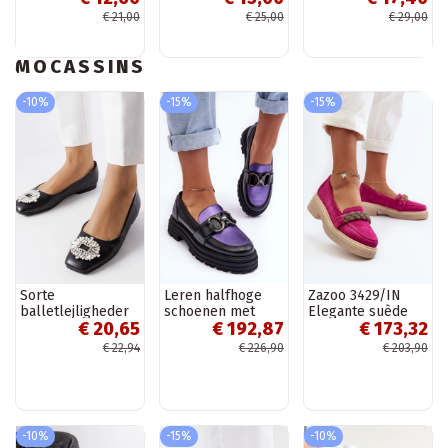
kleur Zolly
€ 21,00
€ 25,00
€ 29,00
MOCASSINS
-10%
-15%
-15%
Sorte
Leren halfhoge
Zazoo 3429/IN
balletlejligheder
schoenen met
Elegante suède
€ 20,65
€ 192,87
€ 173,32
med Miren broche
zware zool Elkiza
mocassins met
zwarte en paarse
ornamenten roze
€ 22,94
€ 226,90
€ 203,90
kleur
-10%
-15%
-10%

#### Task details:
Using the data above, print every line exactly, omitting pictures.

#### Response:
kleur Zolly
€ 21,00
€ 25,00
€ 29,00
MOCASSINS
-10%
-15%
-15%
Sorte
Leren halfhoge
Zazoo 3429/IN
balletlejligheder
schoenen met
Elegante suède
€ 20,65
€ 192,87
€ 173,32
med Miren broche
zware zool Elkiza
mocassins met
zwarte en paarse
ornamenten roze
€ 22,94
€ 226,90
€ 203,90
kleur
-10%
-15%
-10%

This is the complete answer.